Perhaps the uneasy alliance was more like that of Elves and Dwarves in the battle against the Dark Lord of Mordor. Certainly there was an elfin quality about Robert Oppenheimer, the leader of the scientists, and a foursquare dwarvish solidity about his military counterpart, General Leslie Groves. And there were ordinary people at Los Alamos, too; there were cleaning women and secretaries and nurses and teachers, who played their roles without ever quite knowing what was going on.
Now the town looks quite ordinary. There is a struggling downtown area with some small shops and restaurants, and a new shopping mall. There is an excellent sandwich shop, Daniel’s Café (sharing space with Mary’s Gelato) . I recommend the Tuna Melt.
There is a high school which had been originally funded by the Atomic Energy Commission and still gets 22% of its funding from the FEderal Government. Since the principal employer in Los Alamos is still the Laboratory, it is not surprising that the sons and daughters of physicists have gained national recognition for their school’s academic program.

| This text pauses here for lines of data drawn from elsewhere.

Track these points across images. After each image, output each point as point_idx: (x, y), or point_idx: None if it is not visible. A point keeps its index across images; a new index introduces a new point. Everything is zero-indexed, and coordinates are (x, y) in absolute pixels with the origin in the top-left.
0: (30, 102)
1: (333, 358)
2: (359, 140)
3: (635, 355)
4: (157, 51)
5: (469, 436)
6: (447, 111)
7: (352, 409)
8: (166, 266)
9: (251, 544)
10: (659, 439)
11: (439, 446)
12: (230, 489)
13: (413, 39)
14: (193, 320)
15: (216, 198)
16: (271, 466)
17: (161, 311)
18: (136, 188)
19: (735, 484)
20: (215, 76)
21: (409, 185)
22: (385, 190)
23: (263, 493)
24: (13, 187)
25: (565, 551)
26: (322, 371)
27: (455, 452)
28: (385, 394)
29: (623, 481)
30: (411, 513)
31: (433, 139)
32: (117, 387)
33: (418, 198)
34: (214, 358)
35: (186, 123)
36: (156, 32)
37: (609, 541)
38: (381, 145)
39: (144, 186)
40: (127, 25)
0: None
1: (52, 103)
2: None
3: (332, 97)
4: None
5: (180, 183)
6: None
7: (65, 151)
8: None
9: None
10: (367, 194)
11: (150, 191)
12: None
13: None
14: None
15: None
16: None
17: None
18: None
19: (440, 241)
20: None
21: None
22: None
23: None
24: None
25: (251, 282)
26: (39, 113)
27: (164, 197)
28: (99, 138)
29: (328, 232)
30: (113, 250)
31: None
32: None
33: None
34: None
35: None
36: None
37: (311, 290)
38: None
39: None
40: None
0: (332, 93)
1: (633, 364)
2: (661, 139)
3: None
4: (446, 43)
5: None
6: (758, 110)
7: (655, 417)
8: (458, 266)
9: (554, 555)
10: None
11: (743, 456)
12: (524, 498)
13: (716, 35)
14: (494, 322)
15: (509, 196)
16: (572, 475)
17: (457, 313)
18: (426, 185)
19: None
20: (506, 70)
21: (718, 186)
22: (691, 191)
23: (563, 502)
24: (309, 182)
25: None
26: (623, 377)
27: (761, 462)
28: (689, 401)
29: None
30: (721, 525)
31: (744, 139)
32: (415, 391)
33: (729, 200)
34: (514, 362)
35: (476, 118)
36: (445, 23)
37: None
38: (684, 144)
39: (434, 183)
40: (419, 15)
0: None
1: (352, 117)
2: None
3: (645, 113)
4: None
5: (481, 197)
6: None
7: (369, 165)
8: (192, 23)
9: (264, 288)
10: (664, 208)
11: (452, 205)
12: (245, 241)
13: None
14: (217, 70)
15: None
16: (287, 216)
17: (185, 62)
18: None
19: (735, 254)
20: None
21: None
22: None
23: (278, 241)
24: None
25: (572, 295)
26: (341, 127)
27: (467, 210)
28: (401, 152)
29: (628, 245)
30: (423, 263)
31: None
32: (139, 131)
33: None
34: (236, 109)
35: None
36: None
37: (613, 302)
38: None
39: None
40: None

And there is a wonderful museum, the Bradbury Science Museum, which tells the story of the Manhattan Project from the point of view of all three groups who worked there, as well as revealing as much as can be told about the lab’s current activities
For more about Los Alamos and the Mahattan Project, you can’t go wrong reading Day of Trinity by Lansing Lamont, and then watching “The Day After Trinity”, a fine documentary about Robert Oppenheimer. And when you walk the sidewalks of the Town that Wasn’t There, you’ll hear history echoing in your footsteps.